Even where a person would be fully capable and reliable in paying back a loan, the lack of an established credit score can prevent them from accessing credit, or at least from getting as much as they should be able to. That leaves millennials without an on-ramp into the modern economy and it can also jeopardize access to other “credit gated” necessities like housing.
The way that conventional credit scores are calculated is complex but boils down to 5 essential metrics:
- Payment history
- Amount owed
- Length of credit history
- Credit mix
- Hard credit inquiries
You can start to see the issue for millennials when you look at what data goes into their credit scores. For one thing, younger people don’t have a long credit history. Even without other factors, simply being young and only having had so much time to build credit puts them at a disadvantage. However, millennials have also been tending to establish credit later in life compared with previous generations, putting them at a further disadvantage.
The most significant issue here is the credit mix. Different types of credit affect credit scores differently, and millennials generally don’t have a favorable mix. While they might have a credit card or two, they generally don’t have mortgages. These are the most beneficial type of credit to have on your credit report, and millennials really have that going against them.

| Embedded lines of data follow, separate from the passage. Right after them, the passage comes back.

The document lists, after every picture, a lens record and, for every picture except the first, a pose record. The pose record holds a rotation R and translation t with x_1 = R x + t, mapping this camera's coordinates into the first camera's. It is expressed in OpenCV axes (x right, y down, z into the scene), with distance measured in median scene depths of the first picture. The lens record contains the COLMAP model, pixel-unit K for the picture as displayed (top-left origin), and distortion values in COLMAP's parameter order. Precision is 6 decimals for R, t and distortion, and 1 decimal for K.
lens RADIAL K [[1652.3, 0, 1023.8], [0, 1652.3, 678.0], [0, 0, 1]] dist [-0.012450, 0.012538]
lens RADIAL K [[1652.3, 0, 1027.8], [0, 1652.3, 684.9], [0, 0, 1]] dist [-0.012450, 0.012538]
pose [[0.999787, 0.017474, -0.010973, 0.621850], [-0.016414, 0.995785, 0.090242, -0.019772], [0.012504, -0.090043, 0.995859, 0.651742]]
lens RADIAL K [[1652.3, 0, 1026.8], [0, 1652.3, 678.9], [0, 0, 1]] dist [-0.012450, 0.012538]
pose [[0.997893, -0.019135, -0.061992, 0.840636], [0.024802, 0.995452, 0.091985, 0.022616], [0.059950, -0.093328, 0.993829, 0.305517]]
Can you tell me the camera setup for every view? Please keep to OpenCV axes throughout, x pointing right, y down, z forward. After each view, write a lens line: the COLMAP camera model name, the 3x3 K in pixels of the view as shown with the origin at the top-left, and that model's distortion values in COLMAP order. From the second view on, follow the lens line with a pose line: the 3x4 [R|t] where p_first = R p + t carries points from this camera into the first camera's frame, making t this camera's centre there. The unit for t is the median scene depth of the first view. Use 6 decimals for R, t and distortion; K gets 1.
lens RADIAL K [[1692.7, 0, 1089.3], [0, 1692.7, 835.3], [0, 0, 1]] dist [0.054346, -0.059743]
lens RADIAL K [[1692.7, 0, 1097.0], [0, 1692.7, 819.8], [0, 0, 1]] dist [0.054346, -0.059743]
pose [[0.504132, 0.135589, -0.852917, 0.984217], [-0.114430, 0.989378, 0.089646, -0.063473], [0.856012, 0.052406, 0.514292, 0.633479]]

The student loan crisis also plays a big role. Young people today have much higher student loan debts than previous generations, meaning they have a great amount of credit owed. Not only that, but many can begin to fall behind on payments and see that amount grow. This can quickly send a credit score spiraling out of control.
Student loans aren’t the only threat. When young, some people make poor decisions. They could find themselves making credit mistakes very early on and suffering the fact that those mistakes can haunt their score for seven years in general. That means someone at 25 is still paying for a mistake made at the age of 18, even if they’ve been on the up and up ever since.
It’s clear that conventional credit scores weren’t designed with the current landscape in mind and that young people are being negatively affected. But what exactly can be done about this? One company is changing the way that lenders look at creditworthiness to make it possible for millennials to mitigate these issues.
How Credit Bureau 2.0 Fixes Those Problems
Trust Science is an innovative fintech company that has developed Credit Bureau 2.0, a scoring service that acts as an antidote for lenders, offsetting the problems posed by conventional credit scores. Instead of seeing a lack of credit history, a few negative issues from years ago, or a poor credit mix and ending any credit application, Credit Bureau 2.0 considers a wealth of additional data to generate a more accurate credit score.
Credit Bureau 2.0 expands the data used to calculate credit scores, getting the borrower’s consented, permissioned data and/or acquiring Alternative Data in order to reach a more accurate credit score. For example, those applying for credit can use Trust Science’s Smart Consent™ app to divulge their information safely and confidently to Trust Science, which is working on behalf of the lender that is trying to reach a decision about the borrower. By doing so, young people or other people without a credit history in-country can let prudent financial decisions in other areas of their lives demonstrate that they’re trustworthy for greater credit.
The service is available to a wide variety of lenders, including auto lenders, installment lenders, and single-repayment lenders. It’s in their best interest to find more reliable, deserving borrowers to give loans to, so Credit Bureau 2.0 benefits both sides of the transaction.
Trust Science CEO Evan Chrapko says that “Credit Bureau 2.0 isn’t just about giving borrowers access to more credit than they would have had otherwise. It’s about recontextualizing financial data to give both sides–lenders and borrowers–a more accurate and reliable way to enter into loans in the modern economy.”